In caso di infortunio sul lavoro, il datore di lavoro deve fornire la prova di aver rispettato le norme sulla sicurezza nei luoghi di lavoro.

Nel nostro ordinamento sussistono varie norme in materia di igiene e sicurezza nei luoghi di lavoro:

  • L’art. 2087 Codice civile: rappresenta la norma generale in materia e prescrive che “L’imprenditore è tenuto ad adottare nell’esercizio dell’impresa le misure che, secondo la particolarità del lavoro, l’esperienza e la tecnica, sono necessarie a tutelare l’integrità fisica e la personalità morale dei prestatori di lavoro”;
  • Altre norme specifiche in base all’attività svolta.

In caso di infortunio sul lavoro, l’onere della prova si atteggia diversamente a seconda che si tratti del lavoratore o del datore di lavoro ed infatti:

QUANTO AL LAVORATORE: il dipendente che sia rimasto vittima di un infortunio sul lavoro dovrà dimostrare:

  • l’esistenza del rapporto di lavoro subordinato;
  • l’esistenza dell’infortunio occorsogli;
  • il nesso di causalità tra il danno e l’ambiente di lavoro ( ad es. impiego di determinati macchinari).

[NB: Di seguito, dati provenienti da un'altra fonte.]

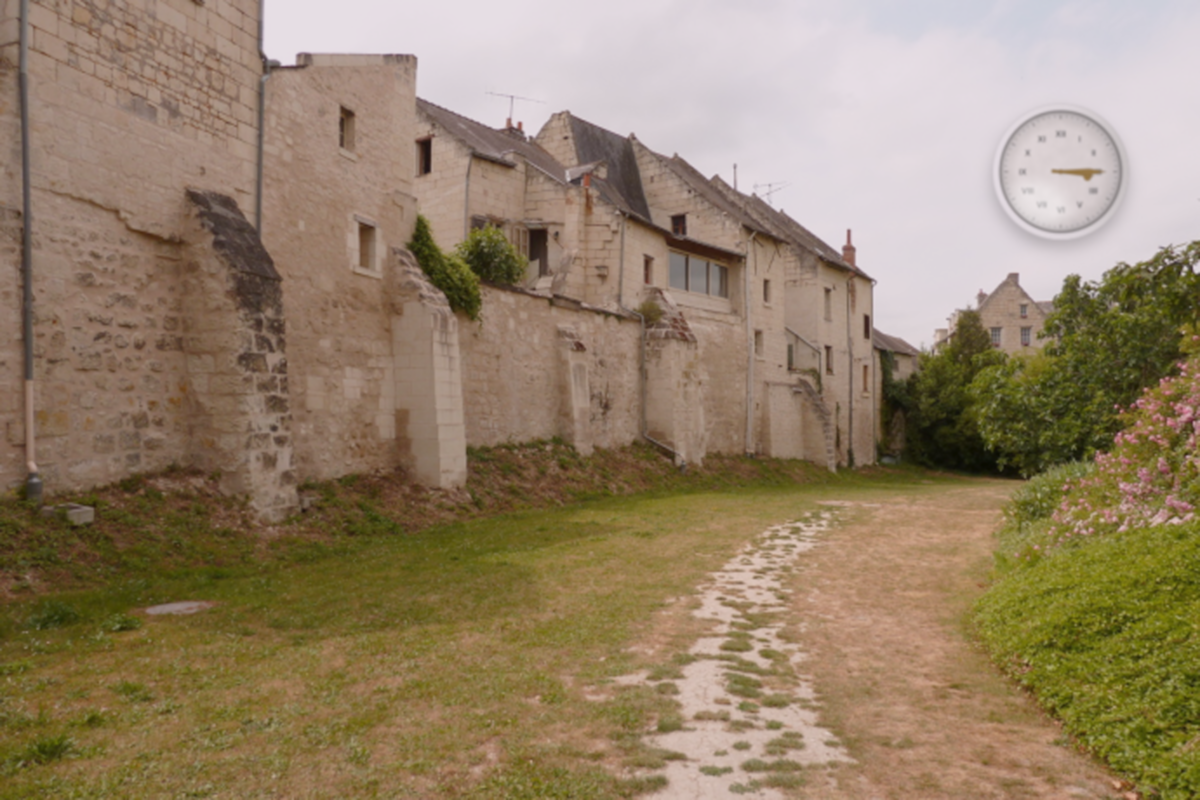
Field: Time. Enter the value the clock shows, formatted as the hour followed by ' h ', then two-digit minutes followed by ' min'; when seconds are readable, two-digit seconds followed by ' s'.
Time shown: 3 h 15 min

QUANTO AL DATORE DI LAVORO: per esimersi dalla responsabilità dovrà dimostrare:

  • il rispetto delle norme sulla sicurezza;
  • di aver adottato tutte le misure a garanzia della tutela del lavoratore (ad es. vigilando sul rispetto delle regole)

Tali principi sono stati ribaditi dalla Suprema Corte con la recentissima sentenza n. 14468 del 9 giugno 2017 facendo riferimento a due propri precedenti (Sent. Cass. n. 16003/2007 – Sent. Cass. n. 31272014 – Sent. Cass. n. 20533/2015 e Sent. Cass. n. 54480/2016):

Il lavoratore che agisca nei confronti del datore di lavoro per il risarcimento integrale del danno patito a seguito di infortunio sul lavoro ha l’onere di provare il fatto costituente l’inadempimento e il nesso di causalità materiale tra l’inadempimento e il fatto, ma non anche la colpa del datore di lavoroFermo restando che il datore di lavoro non può ritenersi responsabile né obbligato a predisporre accorgimenti atti a salvaguardare il lavoratore da cause d’infortunio del tutto imprevedibili…”

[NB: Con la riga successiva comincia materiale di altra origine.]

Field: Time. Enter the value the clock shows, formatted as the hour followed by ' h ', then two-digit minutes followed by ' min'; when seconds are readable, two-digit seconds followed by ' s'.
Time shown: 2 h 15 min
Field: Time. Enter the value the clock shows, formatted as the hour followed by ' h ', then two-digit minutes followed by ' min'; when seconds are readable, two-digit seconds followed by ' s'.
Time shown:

IL CASO: Tizio, rimasto vittima di infortunio sul lavoro a causa della rottura di un macchinario, citava in giudizio il datore di lavoro chiedendogli il risarcimento integrale di tutti i danni subiti ed aveva fornito prova di lavorare presso la ditta chiamata in causa, di svolgere mansioni di operaio specializzato e di aver subito lo schiacciamento della mano nell’utilizzo di un macchinario che rientrava nelle proprie mansioni (un trapano a colonna).

Nel corso del sopralluogo effettuato dagli ispettori della Asl era emerso che il trapano era di recente fabbricazione, dotato della certificazione CE e che la rottura del braccio che aveva schiacciato la mano di Tizio era dovuta al cd. Cedimento strutturale: rottura improvvisa dei meccanismi di sollevamento-abbassamento del braccio. La relazione che ne era seguita era alla base del rigetto della domanda risarcitoria in primo grado ed in appello.

LA DECISIONE:

Tizio proponeva allora ricorso per Cassazione che veniva accolto dalla Suprema Corte, sulla scorta delle argomentazioni sopra riportate, per errata applicazione da parte dei Giudici di merito dell’art. 2087 cc e l’errata ripartizione dell’onere della prova perché il datore di lavoro è sempre tenuto ad accertare la corrispondenza ai requisiti di legge dei macchinari utilizzati e risponde dell’infortunio occorso a un dipendente a causa della mancanza di tali requisiti“.